◆ Objective
Recast the paragraph in the ego essay below that begins "If your project explodes" as a short bulleted list, keeping its main points.

◆ Provided passage
□ □ □ □
The line he uses is brutal. Success is intoxicating, yet to sustain it requires sobriety. You have to keep treating yourself like a beginner long after the world has decided you are an expert.
Stage three is failure.
This is the stage every founder and every open-source maintainer eventually lands in. The project no one used. The startup that ran out of money. The launch that fell flat. The github repo that nobody starred. The book that did not sell.
The ego in this stage wants you to blame everyone except yourself. The market was wrong. The investors were stupid. The users did not get it. The competitor cheated. The timing was off.
Holiday calls this the most dangerous response to failure, because it prevents the only thing that can actually pull you out of it, which is honest learning. The Stoic move in failure is to look at the loss with cold clarity, separate what was your fault from what was bad luck, fix what was your fault, and keep walking.
Now here is the specific framework for tech founders and open-source builders. Holiday does not write it this way in the book, but it is the direct application of his three stages to the work most of you are doing.
In the aspire stage of an open-source project or a startup, your enemy is the dopamine of attention.
You will be tempted to share screenshots before the product works. You will be tempted to tweet your roadmap before you have shipped a single feature. You will be tempted to compare your star count to other repos every morning.
The Stoic move is to detach your identity from the metrics. The work is the work. The stars are a byproduct. If you stop checking the stars, the work will not get worse. If you start checking the stars every hour, the work will absolutely get worse. The Romans had a phrase for this. Memento mori. Remember you will die. The point is that no amount of validation is going to follow you out of the room you eventually die in. The work might. The applause will not.
In the success stage, your enemy is the belief that you have figured it out.
If your project explodes, the danger is not that you will fail. The danger is that you will stop being a student. You will stop reading the issues. You will stop talking to your users. You will start giving talks at conferences about your "philosophy" instead of shipping the next version.
□ □ □ □
◆ Given records
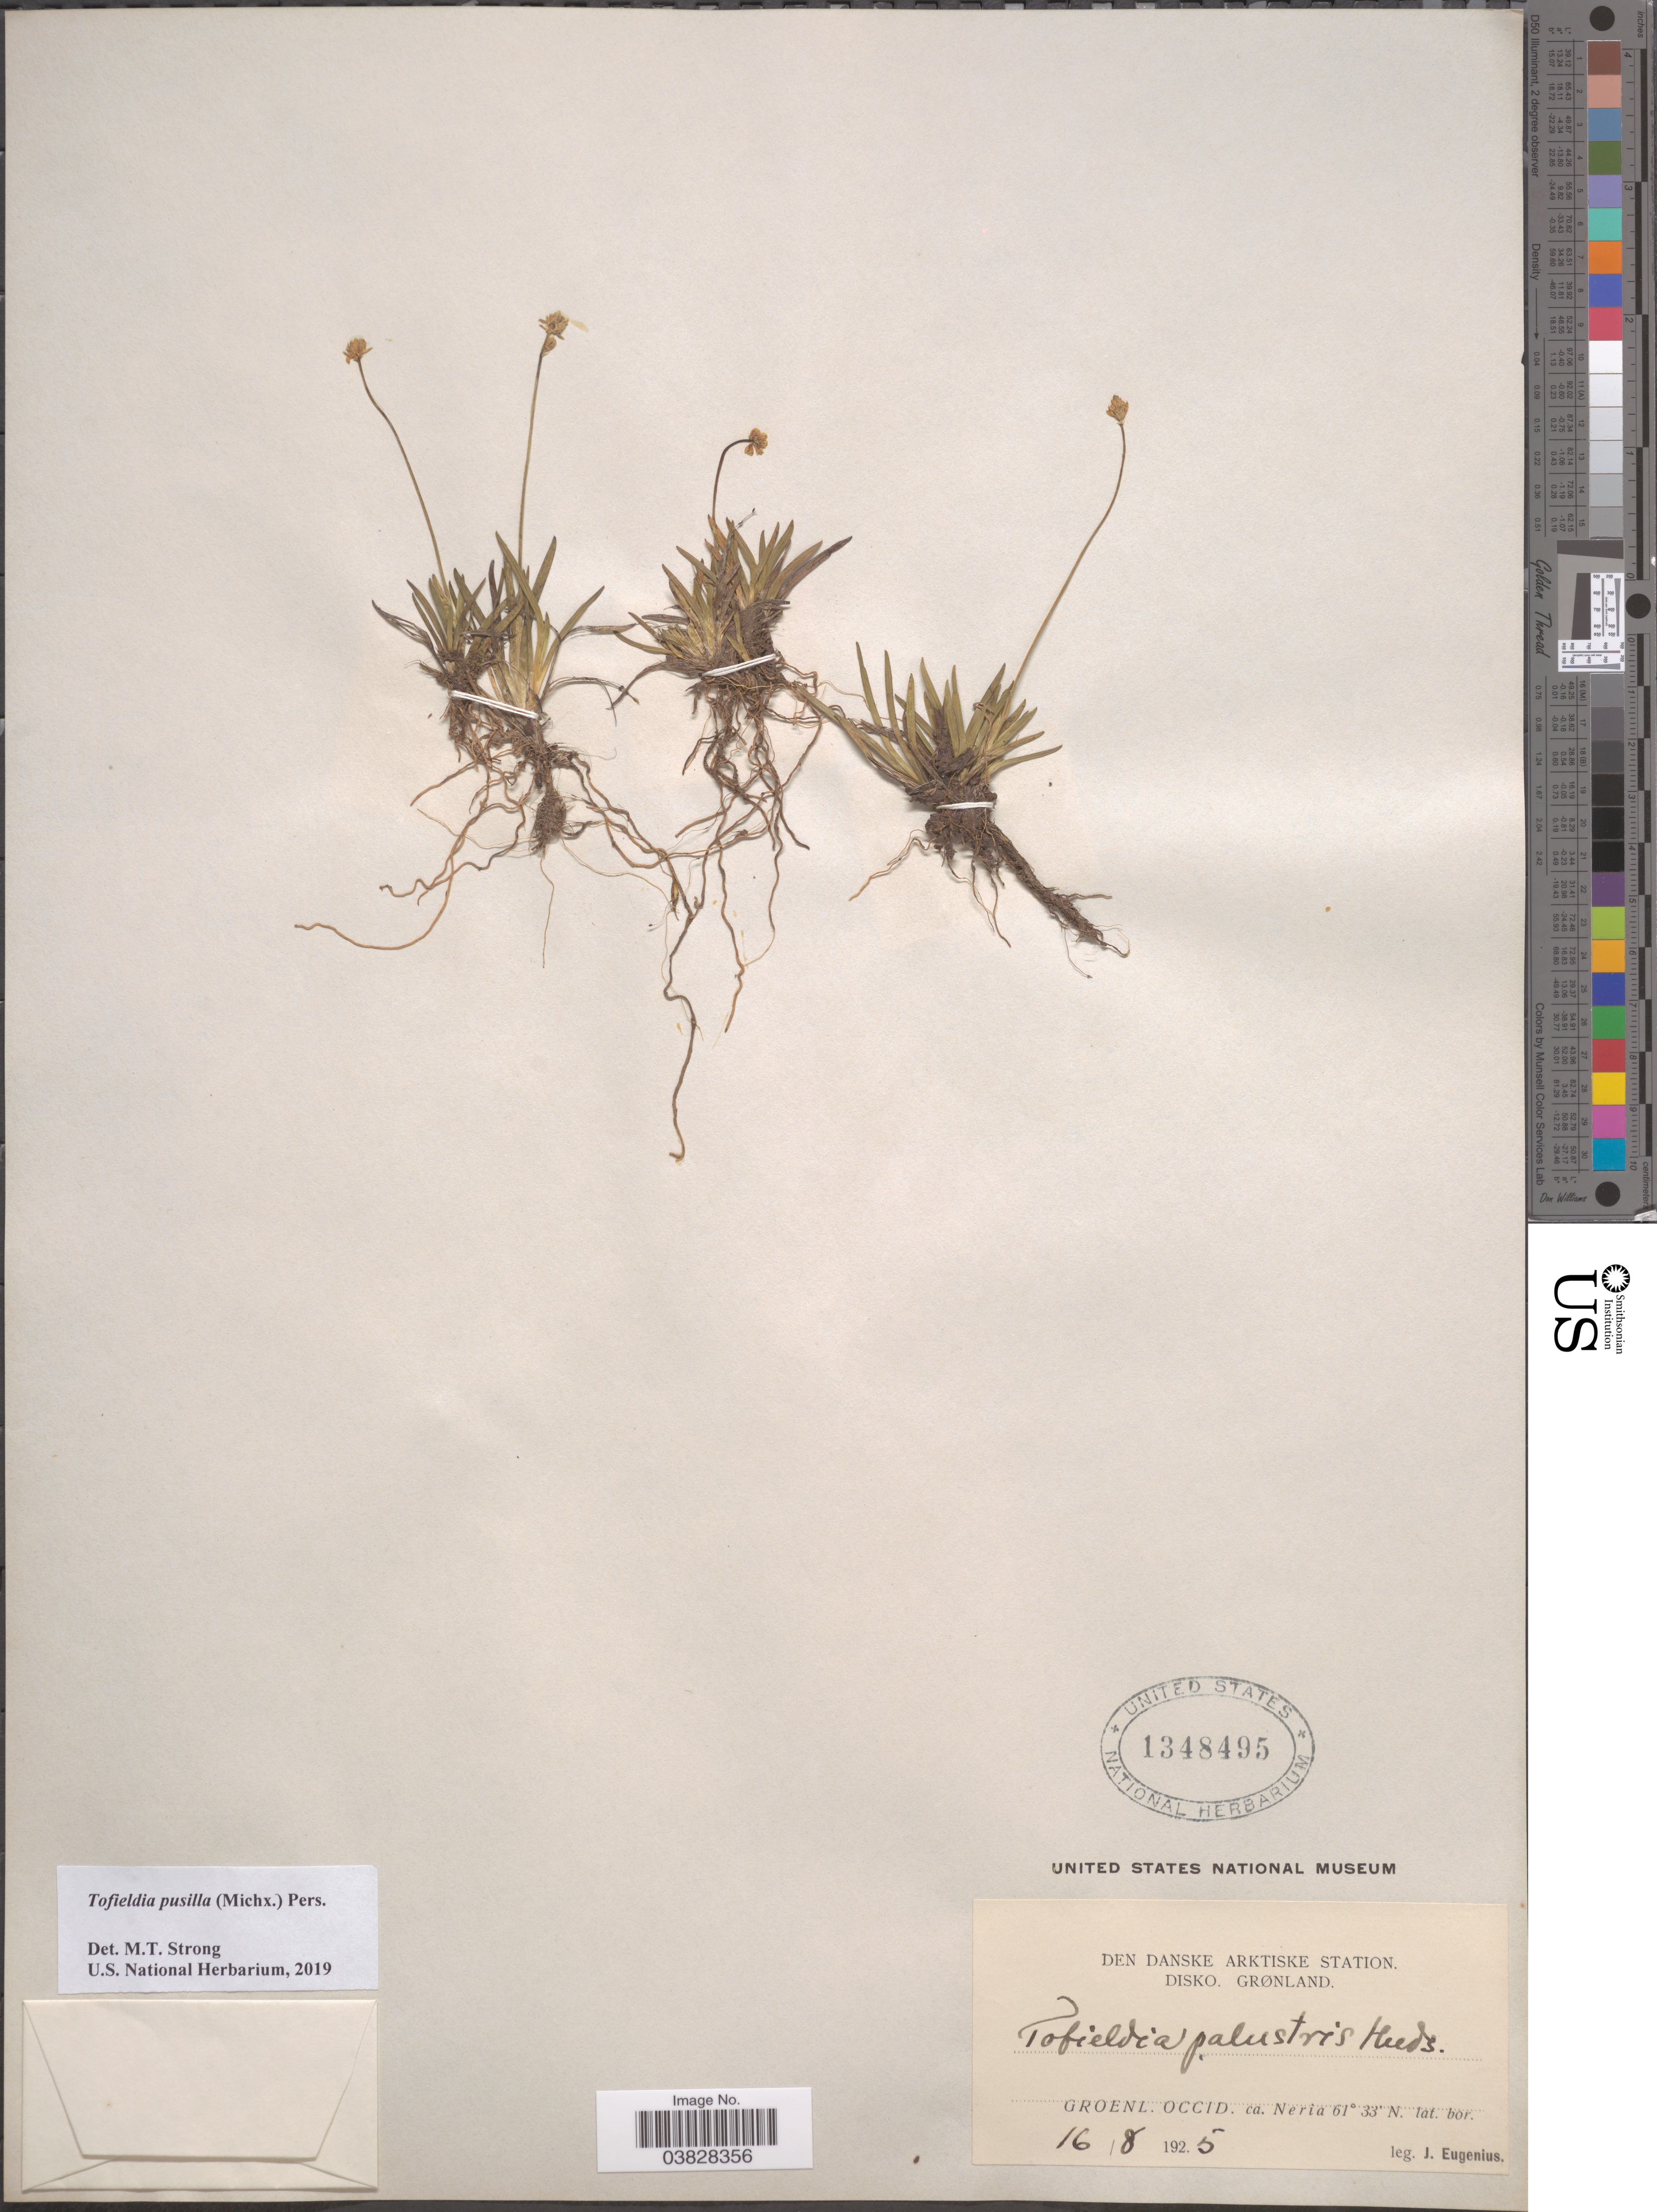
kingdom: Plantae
□ □ □ □
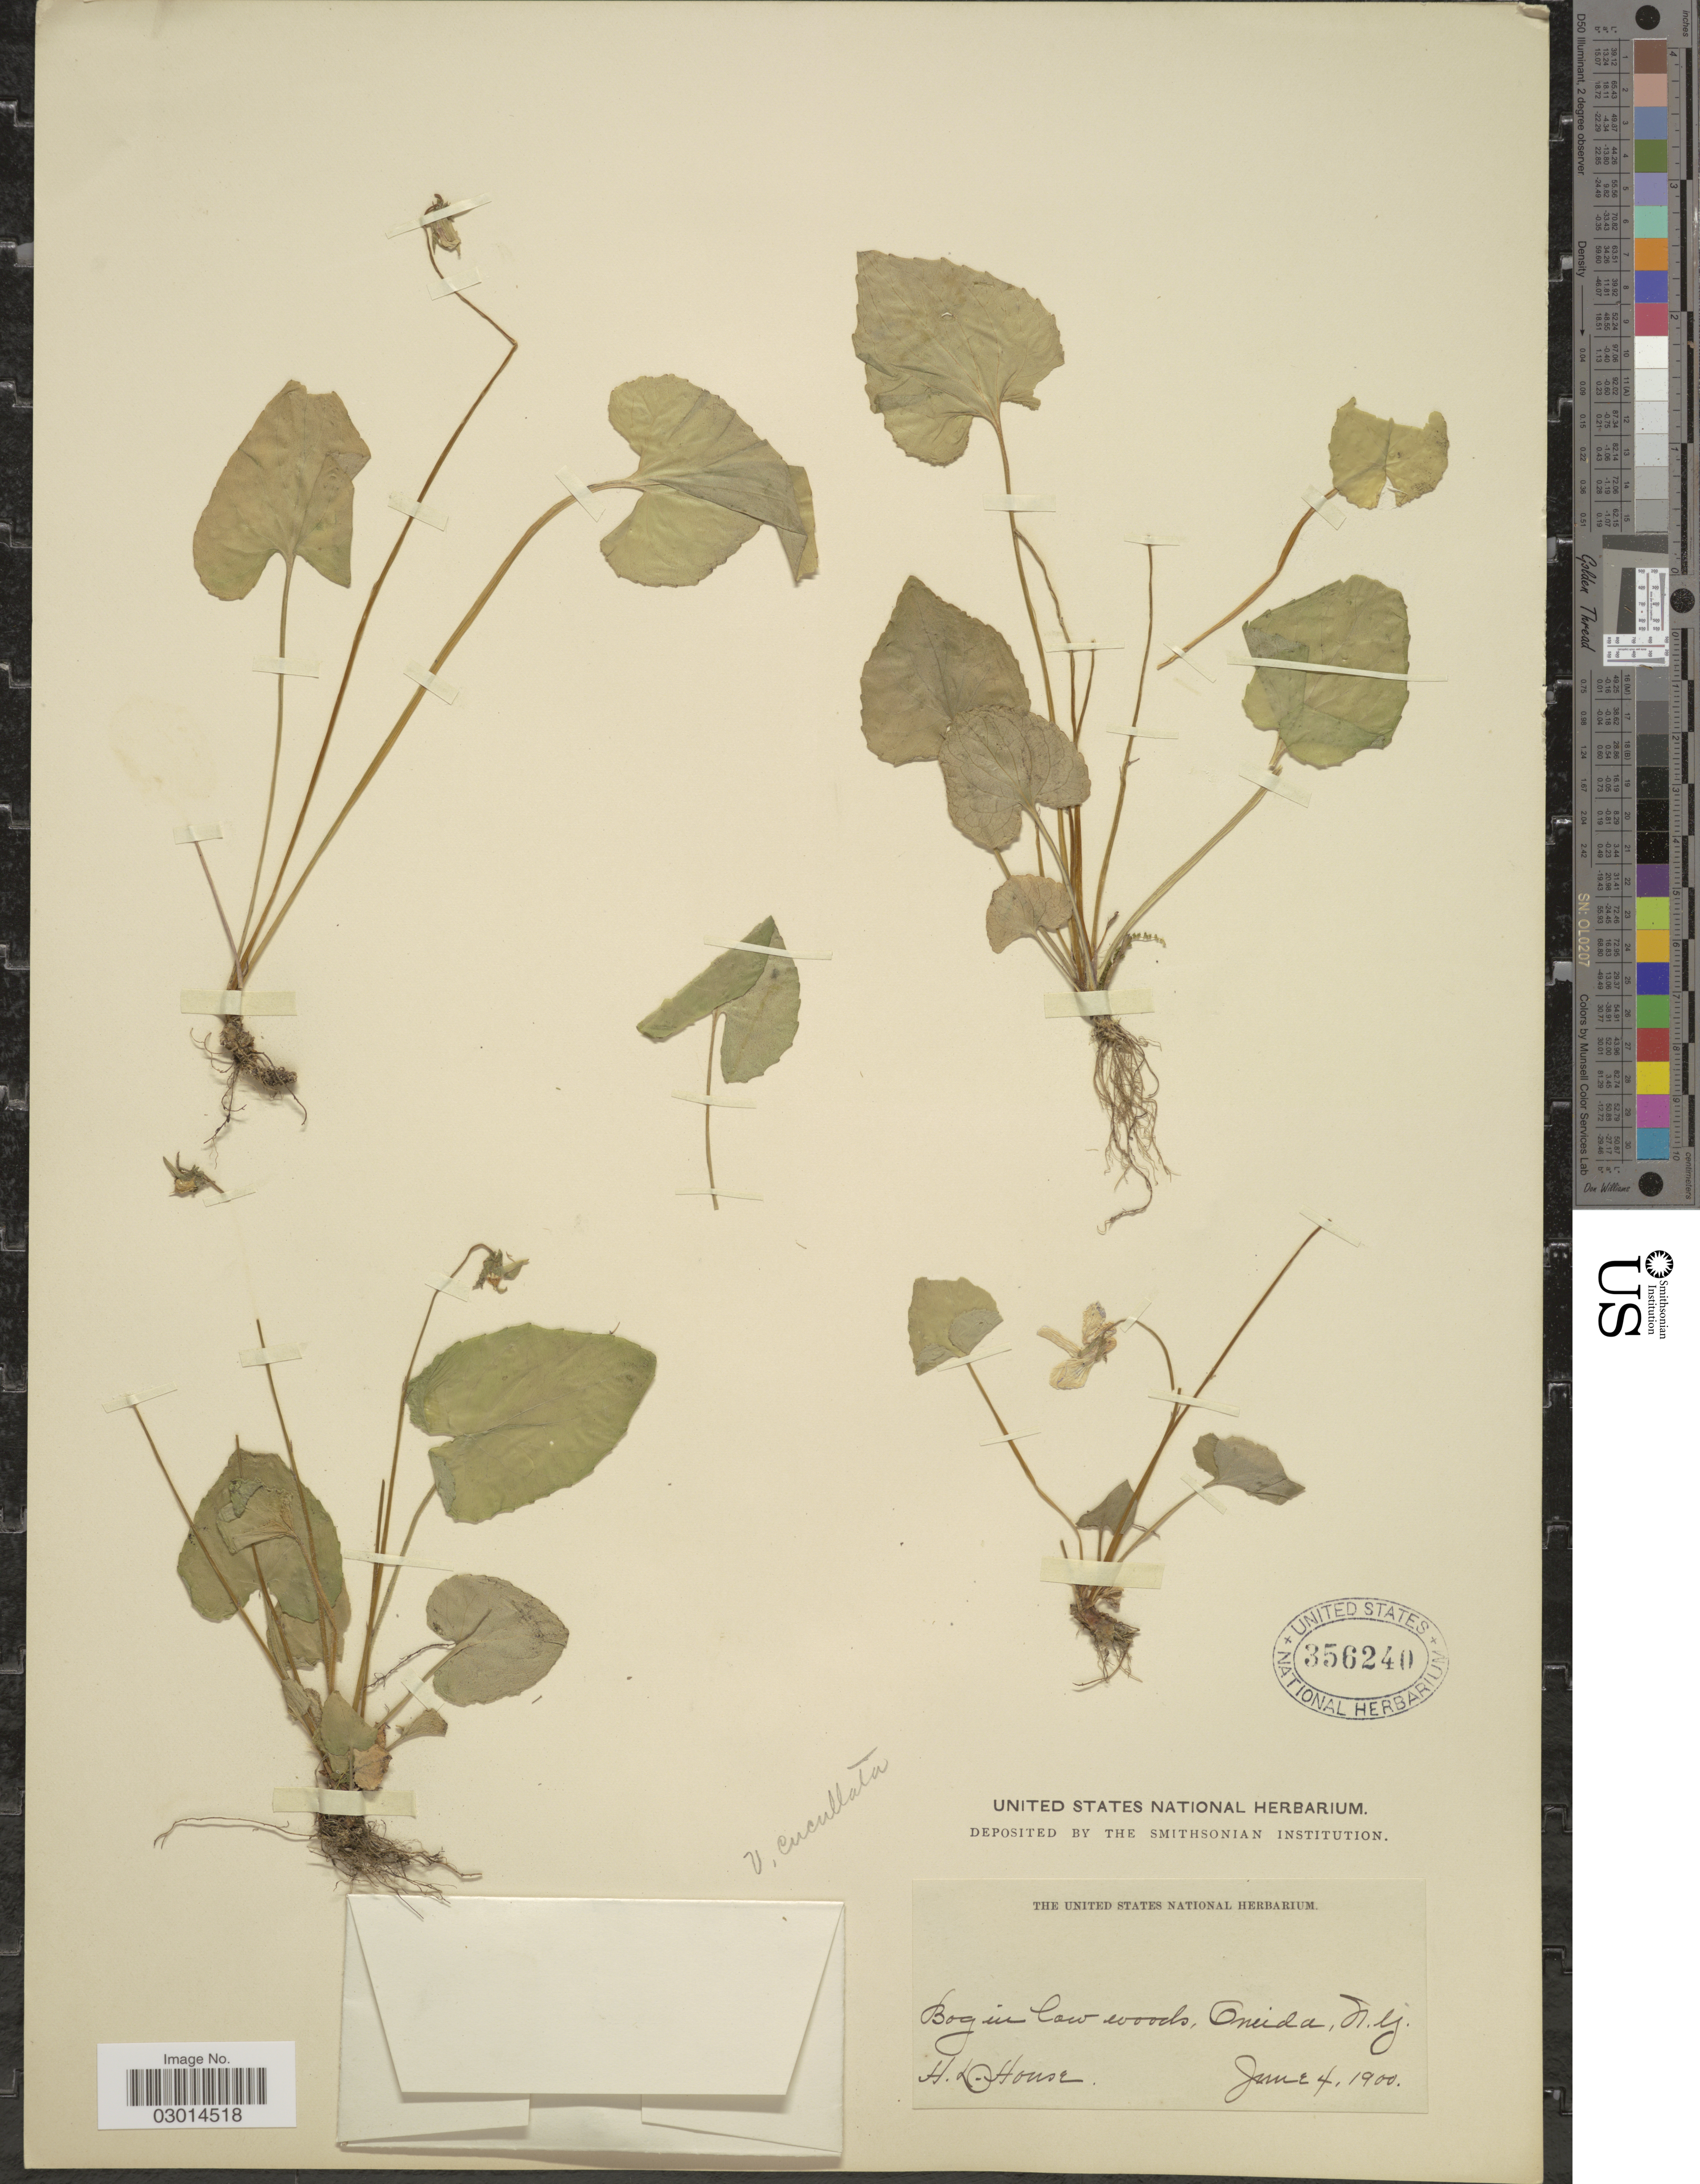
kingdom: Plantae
□ □ □ □
◆ Task answer
- If your project explodes, the danger is not failing but ceasing to be a student.
- You stop reading the issues.
- You stop talking to your users.
- You give conference talks about your "philosophy" instead of shipping the next version.